Statins in Heart Failure: The Paradox Between Large Randomized Clinical Trials and Real Life


Statins in Heart Failure: The Paradox Between Large Randomized Clinical Trials and Real Life
by Paloma Gastelurrutia, Josep Lupón, Marta de Antonio, Agustin Urrutia, Crisanto Díez, Ramón Coll, Salvador Altimir, Antoni Bayes-Genis on Jun 7, 2012 12:03 PM
Abstract: Objective: To assess the relationship between statins and prognosis in ischemic and nonischemic patients with heart failure (HF) in a real-life cohort followed up for a long period. Patients and Methods: This prospective study included 960 patients with HF with preserved or depressed left ventricular ejection fraction (LVEF), irrespective of HF etiology, who were referred to the HF clinic of a university hospital between August 1, 2001, and December 31, 2008. The patients were followed up for a maximum of 9.1 years (median, 3.7 years), and survival in ischemic and nonischemic patients was determined. Results: Median age was 69 years, and median LVEF was 31%. Of the 960 patients, 532 (55.4%) had ischemic HF etiology, and most received angiotensin-converting enzyme inhibitors or angiotensin receptor blockers (846; 88.1%) and β-blockers (776; 80.8%).
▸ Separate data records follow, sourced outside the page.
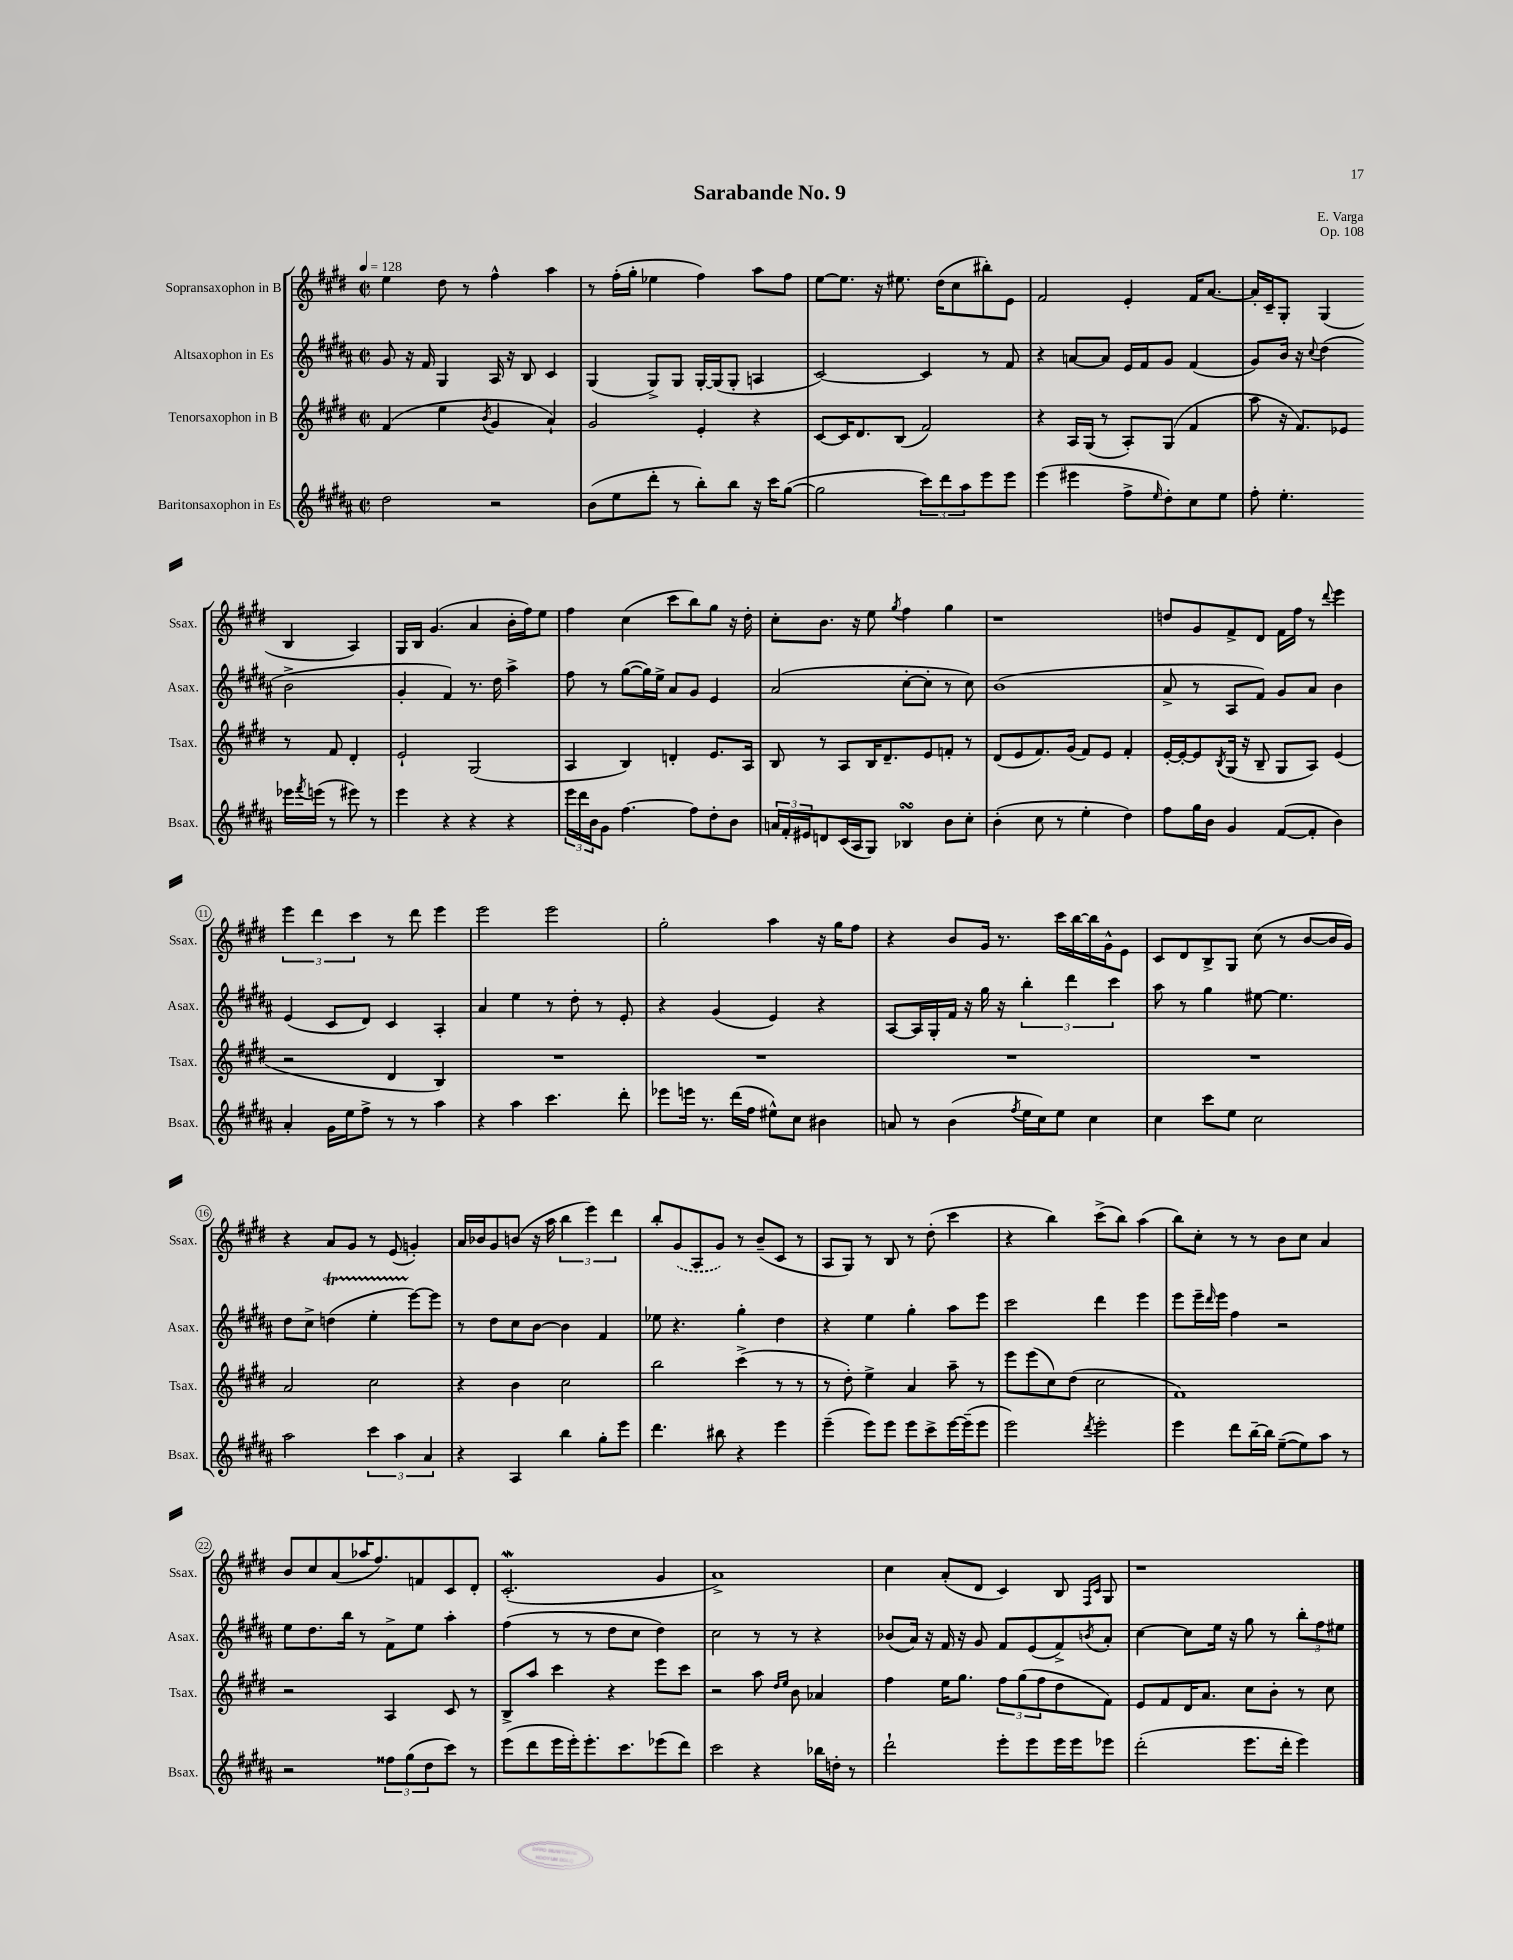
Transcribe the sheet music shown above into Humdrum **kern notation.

**kern	**kern	**kern	**kern
*staff4	*staff3	*staff2	*staff1
*clefG2	*clefG2	*clefG2	*clefG2
*k[f#c#g#d#a#]	*k[f#c#g#d#]	*k[f#c#g#d#a#]	*k[f#c#g#d#]
*M2/2	*M2/2	*M2/2	*M2/2
*met(c|)	*met(c|)	*met(c|)	*met(c|)
*MM128	*MM128	*MM128	*MM128
2dd#	(4f#	8g#	4ee
.	.	16r	.
.	.	16f#	.
.	4ee	4G#	8dd#
.	.	.	8r
.	8qb	.	.
2r	4g#	16A#	4ff#^^
.	.	16r	.
.	.	8B	.
.	4a`)	4c#	4aa
=	=	=	=
(8b	2g#	(4G#	8r
8ee	.	.	(16ff#'
.	.	.	16gg#'
8ddd#'	.	8G#^)	4ee-
8r	.	8G#	.
8bb')	4e'	[16G#'	4ff#)
.	.	(16G#]	.
8bb	.	8G#'	.
16r	4r	4A	8aa
16ccc#	.	.	.
([8gg#	.	.	8ff#
=	=	=	=
2gg#]	[8c#	[2c#)	[8ee
.	16c#]	.	8.ee]
.	8.d#	.	.
.	.	.	16r
.	(8B	.	8.ee#
12ccc#)	2f#)	4c#]	.
.	.	.	(16dd#
12ddd#	.	.	.
.	.	.	8cc#
12aa#	.	.	.
8eee	.	8r	8bb#')
8eee	.	8f#	8e
=	=	=	=
(4eee	4r	4r	2f#
4eee#	16A	[8a	.
.	(16G#	.	.
.	8r	8a]	.
8ff#^	8A')	16e	4e'
.	.	16f#	.
16qqee	.	.	.
8dd#')	(8G#	8g#	.
8cc#	4f#	(4f#	16f#
.	.	.	[8.a
8ee	.	.	.
=	=	=	=
8ff#'	8aa	8g#)	16a']
.	.	.	16c#~
4.ee'	16r	16b	8G#'
.	8.f#)	16r	.
.	.	8qqcc#	.
.	.	(4dd#	(4G#
.	8e-	.	.
16eee-	8r	2b^	4B
8qfff#	.	.	.
(16eee	.	.	.
8r	8f#	.	.
8eee#)	4d#'	.	4A)
8r	.	.	.
=	=	=	=
4eee	2e`	4g#'	16G#
.	.	.	16B
.	.	.	(4.g#
4r	.	4f#)	.
4r	(2G#	8.r	4a
.	.	16dd#	.
4r	.	4aa#^	16b'
.	.	.	16ff#)
.	.	.	8ee
=	=	=	=
24eee	4A	8ff#	4ff#
24ddd#	.	.	.
24b	.	.	.
8g#	.	8r	.
[4.ff#	4B)	([8gg#	(4cc#
.	.	16gg#])	.
.	.	16ee^	.
.	4d'	8a#	8ccc#
8ff#]	.	8g#	8bb)
8dd#'	8.e	4e	8gg#
8b	.	.	16r
.	16A	.	16dd#'
=	=	=	=
24a	8B	(2a#	8cc#'
24f#'	.	.	.
24e#	.	.	.
8d	8r	.	8.b
(16c#	8A	.	.
16A#	.	.	16r
8G#)	16B	.	8ee
.	8.d#~	.	.
.	.	.	8qgg#
4B-	.	[8cc#'	4ff#
.	8e	8cc#']	.
8b	8f'	8r	4gg#
8cc#'	8r	8cc#)	.
=	=	=	=
(4b'	(8d#	(1b	1r
.	8e	.	.
8cc#	8.f#)	.	.
8r	.	.	.
.	(16g#	.	.
4ee'	8f#)	.	.
.	8e	.	.
4dd#)	4f#'	.	.
=	=	=	=
8ff#	[16e'	8a#^	8dd
.	16e'_	.	.
16gg#	8e]	8r	8g#
16b	.	.	.
.	8qB	.	.
4g#	(16G#	8A#	8f#^
.	16r	.	.
.	8B~	8f#)	8d#
([8f#	8G#	8g#	16f#
.	.	.	16ff#
8f#']	8A)	8a#	8r
.	.	.	8qqddd#
4b)	(4e	4b	4eee
=	=	=	=
4a#'	2r	(4e	6eee
.	.	.	6ddd#
16g#	.	8c#	.
16ee	.	.	.
.	.	.	6ccc#
8ff#^	.	8d#)	.
8r	4d#	4c#	8r
8r	.	.	8ddd#
4aa#	4B)	4A#'	4eee
=	=	=	=
4r	1r	4a#	2eee
4aa#	.	4ee	.
4.ccc#	.	8r	2eee
.	.	8dd#'	.
.	.	8r	.
8ddd#'	.	8e'	.
=	=	=	=
8eee-	1r	4r	2gg#'
16eee	.	.	.
8.r	.	.	.
.	.	(4g#	.
(16ddd#	.	.	.
16ff#	.	.	.
8ee#^^)	.	4e)	4aa
8cc#	.	.	.
4b#	.	4r	16r
.	.	.	16gg#
.	.	.	8ff#
=	=	=	=
8a	1r	[8A#	4r
8r	.	16A#]	.
.	.	16G#'	.
(4b	.	16f#	8b
.	.	16r	.
.	.	16gg#	16g#
.	.	16r	8.r
8qff#	.	.	.
16ee	.	6bb'	.
16cc#)	.	.	.
8ee	.	.	16ccc#
.	.	6ddd#	.
.	.	.	[16bb
4cc#	.	.	16bb]
.	.	.	16g#^^
.	.	6ccc#	.
.	.	.	8e
=	=	=	=
4cc#	1r	8aa#	8c#
.	.	8r	8d#
8ccc#	.	4gg#	8B^
8ee	.	.	8G#
2cc#	.	[8ee#	(8cc#
.	.	4.ee#]	8r
.	.	.	[8b
.	.	.	16b]
.	.	.	16g#)
=	=	=	=
2aa#	2a	8dd#	4r
.	.	8cc#^	.
.	.	(4dd	8a
.	.	.	8g#
6ccc#	2cc#	4ee'	8r
.	.	.	(8e
6aa#	.	.	.
.	.	[8eee)	4g')
6a#	.	.	.
.	.	8eee]	.
=	=	=	=
4r	4r	8r	16a
.	.	.	16b-
.	.	8dd#	8g#
4A#	4b	8cc#	(8b
.	.	[8b	16r
.	.	.	16aa
4bb	2cc#	4b]	6bb
.	.	.	6eee)
8gg#'	.	4f#	.
.	.	.	6ddd#
8eee	.	.	.
=	=	=	=
4.ddd#	2bb	8ee-	8bb'
.	.	4.r	(8g#
.	.	.	8A
8bb#	.	.	8g#)
4r	(4ccc#^	4gg#'	8r
.	.	.	(8b~
4eee	8r	4dd#	8c#
.	8r	.	8r
=	=	=	=
(4eee~	8r	4r	8A
.	8dd#')	.	8G#)
8eee)	4ee^	4ee	8r
8eee	.	.	8B
8eee	4a	4gg#'	8r
8ccc#^	.	.	(8dd#'
[16eee	8aa~	8aa#	4ccc#
(16eee~]	.	.	.
8eee	8r	8eee	.
=	=	=	=
2eee)	8eee	2ccc#	4r
.	(8eee	.	.
.	8cc#)	.	4bb)
.	(8dd#	.	.
8qddd#	.	.	.
2eee'	2cc#	4ddd#	(8ccc#^
.	.	.	8bb)
.	.	4eee	(4aa
=	=	=	=
4eee	1f#)	8eee	8bb)
.	.	16eee~	8cc#'
.	.	16qqddd#	.
.	.	16eee	.
8ddd#	.	4ff#	8r
[16bb~	.	.	8r
16bb]	.	.	.
([8ee~	.	2r	8b
8ee])	.	.	8cc#
8aa#	.	.	4a
8r	.	.	.
=	=	=	=
2r	2r	8ee	8b
.	.	8.dd#	8cc#
.	.	.	(8a
.	.	16bb	.
.	.	8r	16aa-
.	.	.	8.ff#)
12ff##	4A	8f#^	.
(12gg#	.	.	.
.	.	8ee	8f
12dd#	.	.	.
8ccc#)	8c#	4aa#'	8c#
8r	8r	.	8d#'
=	=	=	=
(8eee	8B^	(4ff#	(2.c#'
8ddd#	8aa	.	.
16eee	4ccc#	8r	.
16eee')	.	.	.
8.eee'	.	8r	.
.	4r	8dd#	.
8.ccc#	.	.	.
.	.	8cc#	.
(8eee-	8eee	4dd#)	4g#
8ddd#)	8ccc#	.	.
=	=	=	=
2ccc#	2r	2cc#	1a^)
4r	8aa	8r	.
.	16qqdd#	.	.
.	16qqee	.	.
.	8b	8r	.
16bb-	4a-	4r	.
16dd'	.	.	.
8r	.	.	.
=	=	=	=
2ddd#`	4ff#	(8b-	4cc#
.	.	16a#)	.
.	.	16r	.
.	16ee	16f#	(8a'
.	8.gg#	16r	.
.	.	8g#	8d#
8eee'	12ff#	8f#	4c#)
.	(12gg#	.	.
8eee	.	(8e	.
.	12ff#	.	.
16eee	8dd#	8f#^)	8B
16eee	.	.	.
.	.	.	16qqF#
.	.	8qb	16qqc#
8eee-	8f#)	8a#'	8G#
=	=	=	=
(2ddd#'	8e	[4cc#	1r
.	8f#	.	.
.	16d#	8cc#]	.
.	8.a	.	.
.	.	16ee	.
.	.	16r	.
8.eee	8cc#	8gg#	.
.	8b'	8r	.
16ddd#'	.	.	.
4eee)	8r	12bb'	.
.	.	12ff#	.
.	8cc#	.	.
.	.	12ee#	.
==	==	==	==
*-	*-	*-	*-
Patients with HF of ischemic origin were more often treated with statins (P<.001). During follow-up, 440 patients (45.8%) died. Statin therapy was associated with significantly improved survival (hazard ratio, 0.45 [95% confidence interval, 0.37-0.54]; P<.001). After adjustment for HF prognostic factors (age, sex, cholesterol level, New York Heart Association class, HF etiology, LVEF, body mass index, HF duration, atrial fibrillation, implantable cardioverter-defibrillator therapy, and medicines), statins remained significantly associated with lower mortality risk in both ischemic (P=.007) and nonischemic (P=.002) patients. Conclusion: In contrast to results of large randomized trials, statins were independently and significantly associated with lower mortality risk in our real-life HF cohort, including patients with nonischemic HF etiology.